Dove’s church opera is a delight from start to finish.
Michael Quinn 2010
Jonathan Dove’s church opera for professional soloists and amateur chorus makes its welcome appearance on disc more than a decade after its debut in a co-production by English Touring Opera and the Young Vic Theatre.
Taken from the Book of Tobit – one of the Bible’s rogue chapters regarded by some Christians as being dubious Apocrypha – it tells the story of the eponymous Tobit, who, when blinded in punishment for giving a fellow Jew a proper burial, sends his son Tobias to retrieve an overdue loan. On the journey, Tobias is befriended by a stranger (later revealed as the angel Raphael) who accompanies him on several adventures. Cue giant fishes, murderous demons and romantic encounters, before he returns home to restore his father’s sight.

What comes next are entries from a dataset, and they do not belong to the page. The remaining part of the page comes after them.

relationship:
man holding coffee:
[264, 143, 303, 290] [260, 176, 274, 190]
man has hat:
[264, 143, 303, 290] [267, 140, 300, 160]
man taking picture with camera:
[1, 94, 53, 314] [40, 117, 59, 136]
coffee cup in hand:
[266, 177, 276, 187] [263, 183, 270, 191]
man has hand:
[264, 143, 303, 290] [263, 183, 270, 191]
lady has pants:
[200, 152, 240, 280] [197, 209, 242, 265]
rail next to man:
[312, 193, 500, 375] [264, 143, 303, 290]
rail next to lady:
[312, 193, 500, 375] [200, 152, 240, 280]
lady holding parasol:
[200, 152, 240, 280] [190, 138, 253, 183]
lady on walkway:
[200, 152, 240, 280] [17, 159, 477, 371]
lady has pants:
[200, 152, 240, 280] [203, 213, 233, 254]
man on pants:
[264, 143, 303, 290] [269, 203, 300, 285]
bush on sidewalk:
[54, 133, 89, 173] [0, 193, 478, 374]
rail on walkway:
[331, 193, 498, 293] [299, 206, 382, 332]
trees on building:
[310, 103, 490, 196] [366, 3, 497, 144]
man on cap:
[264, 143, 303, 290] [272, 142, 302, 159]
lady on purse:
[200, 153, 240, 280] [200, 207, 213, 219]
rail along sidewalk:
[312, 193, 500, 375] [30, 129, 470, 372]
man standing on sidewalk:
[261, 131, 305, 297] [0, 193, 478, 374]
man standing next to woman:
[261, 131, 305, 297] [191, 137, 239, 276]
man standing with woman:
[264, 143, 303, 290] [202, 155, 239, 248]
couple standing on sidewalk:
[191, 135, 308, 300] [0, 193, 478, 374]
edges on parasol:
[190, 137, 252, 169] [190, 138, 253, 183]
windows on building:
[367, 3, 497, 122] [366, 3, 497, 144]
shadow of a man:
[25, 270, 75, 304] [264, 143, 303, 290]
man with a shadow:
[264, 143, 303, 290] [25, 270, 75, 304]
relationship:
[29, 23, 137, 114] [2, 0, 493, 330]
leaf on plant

There’s drama enough in a tale that attracted Haydn and Arthur Bliss before Dove, yet, as Julian Grant remarks in his booklet note, this Tobias and the Angel is one of the composer’s "sunniest and most serene scores". Certainly, there’s more than a hint of the carnival in joyously approachable music that revels in a vivid sense of theatre, while leaning heavily on Jewish folk melodies and redemptive ecclesiastical idioms – a combination that prompted one approving description of the original production as "Fiddler on the Roof-meets-Turn of the Screw".

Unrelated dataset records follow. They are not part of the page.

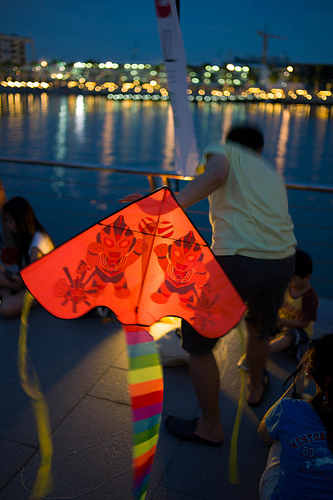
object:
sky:
[0, 0, 332, 63]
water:
[11, 98, 332, 255]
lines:
[17, 289, 165, 498]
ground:
[1, 280, 332, 499]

With an engaging, music-theatre buoyancy about it, David Lan’s deliciously witty, eminently singable libretto provides a perfect springboard for Dove’s beautifully assembled, deftly executed armoury of accents, allusions and attractively amiable originality. Pristinely recorded in late 2006 in the accommodating acoustic of St Jude-on-the-Hill in North London, shortly after performances that marked the re-opening of the Young Vic, this Chandos release bristles with a fresh, zesty vitality that is wholly becoming.
Performances throughout are exemplary: the Tobias of Darren Abrahams adroitly pitched between innocence and juvenile brio, countertenor James Laing’s Raphael potently serene and full of otherworldly nuance, Karina Lucas’s Sara vivacious and vibrant, and Omar Ebrahim’s Tobit touchingly detailed.
The nine-piece band and 139-strong community chorus play and sing with utter conviction, shaping and shading proceedings with an impeccable feel for Dove’s freewheeling, chirpy (and altogether captivating) sense of fantasy. A delight from start to finish.